La presidenta Claudia Sheinbaum abrió un nuevo capítulo en el debate energético al reconocer públicamente que modificó su postura sobre el fracking, una técnica que anteriormente rechazaba, pero que hoy analiza bajo otra óptica: la evolución tecnológica y la dependencia energética del país.
“También estaba en contra del fracking, pero cuando veo las nuevas tecnologías y la situación del país en términos de la dependencia, lo peor que puedo decir es que no sin tomar en cuenta las nuevas tecnologías”, afirmó.
El mensaje no es menor: México enfrenta una realidad donde alrededor del 74% del gas que consume es no convencional, gran parte proveniente del extranjero, lo que coloca el tema energético en el centro de la discusión nacional.
Ciencia primero, decisión después
Lejos de una determinación inmediata, la mandataria fue clara: no hay una decisión tomada. El proceso, dijo, estará guiado por evidencia técnica y análisis especializado.
“La decisión sobre la realización de fracking se tomará en términos del conocimiento científico, no como una decisión de la presidenta”, subrayó.
En esa línea, el gobierno ha convocado a científicos y académicos con distintas posturas, incluidos especialistas que han sido críticos de esta técnica, con el objetivo de construir una evaluación completa.
Nuevas tecnologías cambian el tablero
Uno de los factores que detonó el cambio de visión es el avance en los métodos de extracción. De acuerdo con la secretaria de Ciencia, Humanidades, Tecnología e Innovación, Rosaura Ruiz Gutiérrez, el desarrollo tecnológico podría abrir escenarios que antes eran inviables.
“No hay una decisión tomada, pero sí una necesidad de entender desde la ciencia”, enfatizó, al señalar que las innovaciones podrían hacer más eficientes y menos invasivos estos procesos.
Los especialistas ya trabajan en alternativas para implementar el fracking con tecnologías más limpias, evaluando su impacto en agua, suelo y medio ambiente.

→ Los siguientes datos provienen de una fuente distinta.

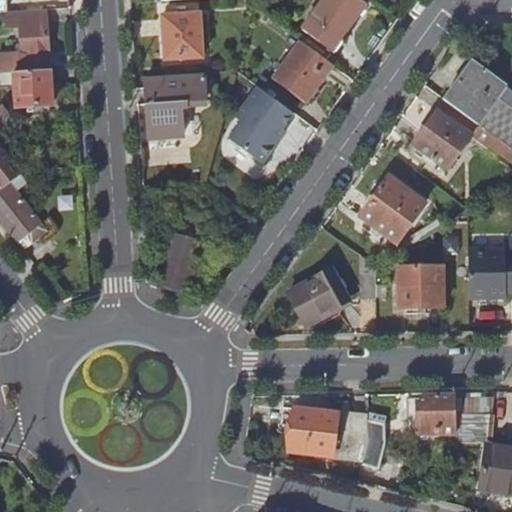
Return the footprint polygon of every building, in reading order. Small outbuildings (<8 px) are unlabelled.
[(366,0),(323,0),(296,38),(302,43),(327,61),(334,51),(336,53),(346,41),(344,39),(368,5),(365,2),(366,0)] [(44,10),(7,12),(5,13),(5,24),(20,23),(23,52),(0,55),(0,73),(49,70),(44,10)] [(163,15),(165,57),(203,55),(200,11),(186,13),(178,13),(163,15)] [(334,66),(327,61),(302,43),(275,80),(307,103),(334,66)] [(511,148),(511,90),(473,62),(445,100),(478,124),(511,148)] [(0,73),(0,93),(16,92),(18,108),(52,105),(50,70),(49,70),(0,73)] [(146,79),(150,139),(192,139),(191,109),(188,109),(188,103),(207,103),(205,76),(146,79)] [(284,129),(295,114),(259,88),(237,118),(243,123),(230,141),(264,164),(280,141),(277,139),(284,129)] [(443,174),(473,133),(478,124),(445,100),(410,149),(421,159),(418,163),(429,171),(432,166),(443,174)] [(0,126),(12,117),(2,104),(0,105),(0,126)] [(509,161),(511,156),(511,148),(478,124),(473,133),(509,161)] [(277,139),(280,141),(287,132),(284,129),(277,139)] [(0,189),(0,190),(10,183),(21,174),(0,147),(0,189)] [(361,217),(397,242),(427,203),(390,177),(361,217)] [(0,190),(0,222),(17,244),(41,224),(10,183),(0,190)] [(232,204),(204,183),(167,185),(169,207),(220,222),(232,204)] [(167,273),(163,287),(171,289),(181,294),(187,280),(196,283),(210,240),(192,235),(191,239),(171,233),(159,270),(167,273)] [(506,294),(511,294),(511,254),(506,255),(506,251),(469,252),(469,301),(490,301),(490,296),(506,296),(506,294)] [(378,297),(377,267),(363,257),(364,297),(378,297)] [(399,267),(400,309),(460,308),(459,266),(399,267)] [(291,295),(308,322),(336,306),(335,304),(344,298),(330,272),(291,295)] [(365,317),(378,317),(378,297),(364,297),(365,317)] [(457,437),(455,394),(418,395),(418,413),(404,413),(405,438),(457,437)] [(492,398),(464,397),(463,438),(490,439),(492,398)] [(370,423),(370,416),(291,410),(289,453),(365,461),(370,439),(370,423)] [(370,439),(365,461),(364,466),(380,468),(386,438),(386,424),(370,423),(370,439)] [(511,494),(511,451),(491,447),(482,489),(511,494)]
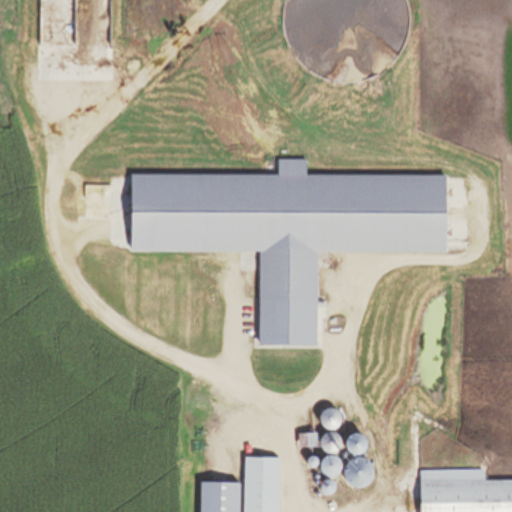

Reducir dependencia, objetivo central
El eje de fondo es claro: disminuir la dependencia energética, particularmente del gas proveniente de Estados Unidos. Sheinbaum reiteró que esta condición representa un desafío que el país debe atender con visión estratégica.
“Tenemos que ver por la soberanía energética de nuestro país”, sostuvo.
El grupo de expertos también analizará en qué regiones sería viable aplicar estas tecnologías, así como los costos y beneficios de cada escenario.
Sin imposiciones y con debate abierto
La presidenta envió un mensaje directo a quienes se oponen al fracking: el tema no se resolverá por decreto, sino con conocimiento.
“Seguimos trabajando… tampoco vamos a forzar una decisión a la comunidad científica”, aseguró, al destacar que el equipo incluye voces diversas para garantizar un análisis integral.
Con este giro, el debate energético en México entra en una nueva fase: una donde la tecnología, la ciencia y la necesidad de autonomía marcan el ritmo de la conversación.